By Dr. John Maddox, Pediatrician
Pentucket Medical/ Haverhill
School staff and families are experiencing tremendous fatigue from the heroic work to maintain in-person education during the COVID pandemic. Millions of hours and millions of dollars have gone into mitigation efforts (like masks and distancing and ventilation).
Most schools use a hybrid model, with each student only in the building 2 days per week. Furthermore, close contacts are quarantined. These modifications significantly reduce the likelihood of COVID spread.
Given the benefits of in-person education and the health risks of COVID, decisions about if and when to temporarily shut schools are very complex — requiring wise judgment. It’s important to avoid being reactionary, when fear clouds fact. The fundamental question should be: “is having our school open right now making the pandemic here now worse?”
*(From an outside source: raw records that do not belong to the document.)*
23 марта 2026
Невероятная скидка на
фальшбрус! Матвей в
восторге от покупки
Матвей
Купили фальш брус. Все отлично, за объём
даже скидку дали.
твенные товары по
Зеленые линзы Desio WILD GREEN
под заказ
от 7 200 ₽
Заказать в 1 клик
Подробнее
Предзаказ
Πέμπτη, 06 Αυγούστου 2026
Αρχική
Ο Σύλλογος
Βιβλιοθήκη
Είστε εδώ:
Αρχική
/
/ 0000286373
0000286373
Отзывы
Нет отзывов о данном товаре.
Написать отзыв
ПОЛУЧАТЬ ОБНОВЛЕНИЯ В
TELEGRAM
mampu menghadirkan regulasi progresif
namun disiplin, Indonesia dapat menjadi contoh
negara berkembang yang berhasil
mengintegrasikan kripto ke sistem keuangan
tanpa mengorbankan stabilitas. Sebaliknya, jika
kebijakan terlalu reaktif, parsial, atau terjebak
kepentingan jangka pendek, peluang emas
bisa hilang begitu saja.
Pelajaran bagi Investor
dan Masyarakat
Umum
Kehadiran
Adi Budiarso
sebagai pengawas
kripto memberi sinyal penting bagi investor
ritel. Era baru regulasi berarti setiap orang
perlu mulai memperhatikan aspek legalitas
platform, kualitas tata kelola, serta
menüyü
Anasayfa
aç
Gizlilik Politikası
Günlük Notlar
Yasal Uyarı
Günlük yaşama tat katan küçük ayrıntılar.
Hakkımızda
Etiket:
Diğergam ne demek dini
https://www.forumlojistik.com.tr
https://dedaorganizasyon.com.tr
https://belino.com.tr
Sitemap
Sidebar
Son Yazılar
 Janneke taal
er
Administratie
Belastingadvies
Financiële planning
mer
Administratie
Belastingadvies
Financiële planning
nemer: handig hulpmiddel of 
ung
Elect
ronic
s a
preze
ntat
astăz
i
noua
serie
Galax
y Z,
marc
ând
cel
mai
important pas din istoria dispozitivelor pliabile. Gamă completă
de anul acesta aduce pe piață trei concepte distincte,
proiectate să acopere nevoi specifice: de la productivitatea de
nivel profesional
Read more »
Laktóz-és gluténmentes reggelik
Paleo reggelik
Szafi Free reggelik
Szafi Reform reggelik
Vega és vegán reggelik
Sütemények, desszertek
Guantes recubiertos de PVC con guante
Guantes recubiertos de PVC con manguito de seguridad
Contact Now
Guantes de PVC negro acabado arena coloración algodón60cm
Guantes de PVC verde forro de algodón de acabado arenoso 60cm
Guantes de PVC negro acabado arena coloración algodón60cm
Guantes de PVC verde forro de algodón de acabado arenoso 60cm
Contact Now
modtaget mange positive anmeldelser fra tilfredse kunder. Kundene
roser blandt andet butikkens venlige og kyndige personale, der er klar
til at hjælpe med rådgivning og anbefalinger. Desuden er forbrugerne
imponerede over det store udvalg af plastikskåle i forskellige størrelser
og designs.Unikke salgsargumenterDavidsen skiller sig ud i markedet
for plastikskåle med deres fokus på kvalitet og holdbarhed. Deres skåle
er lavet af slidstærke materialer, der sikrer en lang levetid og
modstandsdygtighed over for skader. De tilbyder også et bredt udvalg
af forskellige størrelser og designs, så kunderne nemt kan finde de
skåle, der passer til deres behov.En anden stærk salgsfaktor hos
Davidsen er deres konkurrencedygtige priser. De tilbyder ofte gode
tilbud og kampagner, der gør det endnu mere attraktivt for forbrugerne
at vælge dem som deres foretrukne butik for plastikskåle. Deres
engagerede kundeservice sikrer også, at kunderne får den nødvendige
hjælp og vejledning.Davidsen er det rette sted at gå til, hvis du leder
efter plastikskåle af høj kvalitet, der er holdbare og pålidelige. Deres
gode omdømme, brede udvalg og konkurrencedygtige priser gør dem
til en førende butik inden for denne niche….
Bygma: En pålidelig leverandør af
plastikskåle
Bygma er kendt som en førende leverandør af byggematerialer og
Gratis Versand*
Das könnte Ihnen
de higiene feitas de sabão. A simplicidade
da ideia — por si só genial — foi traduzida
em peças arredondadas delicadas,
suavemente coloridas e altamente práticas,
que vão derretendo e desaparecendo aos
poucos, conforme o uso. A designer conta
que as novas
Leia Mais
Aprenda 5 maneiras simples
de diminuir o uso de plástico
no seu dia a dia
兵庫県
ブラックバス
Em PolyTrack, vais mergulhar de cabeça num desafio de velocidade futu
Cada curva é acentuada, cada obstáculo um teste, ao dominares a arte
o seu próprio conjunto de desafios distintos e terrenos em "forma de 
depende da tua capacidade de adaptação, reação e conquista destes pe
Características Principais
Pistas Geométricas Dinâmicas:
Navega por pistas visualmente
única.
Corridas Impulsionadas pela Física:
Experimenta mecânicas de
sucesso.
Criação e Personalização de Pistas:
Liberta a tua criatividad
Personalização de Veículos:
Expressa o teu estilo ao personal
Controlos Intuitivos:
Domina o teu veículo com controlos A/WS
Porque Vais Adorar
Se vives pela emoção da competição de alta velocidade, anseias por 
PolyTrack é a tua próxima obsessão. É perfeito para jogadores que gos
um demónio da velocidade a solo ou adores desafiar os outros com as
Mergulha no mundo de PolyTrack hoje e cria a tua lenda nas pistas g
Massachusetts has its system of red, yellow and green communities, which marks the degree of caution each district should be using in its decisions. This is a particular challenge for urban cities, where both the rates of COVID and the harms of remote education are highest.
To use a baseball analogy, closing a school is like shifting the infield to double play depth when a runner is in scoring position with one out. It’s a tool that gets you out of a pinch. If this school year were a game, we’d be in the top of the 3rd inning. We need to encourage and reward good managers, who keep an eye on the long view and the final outcome.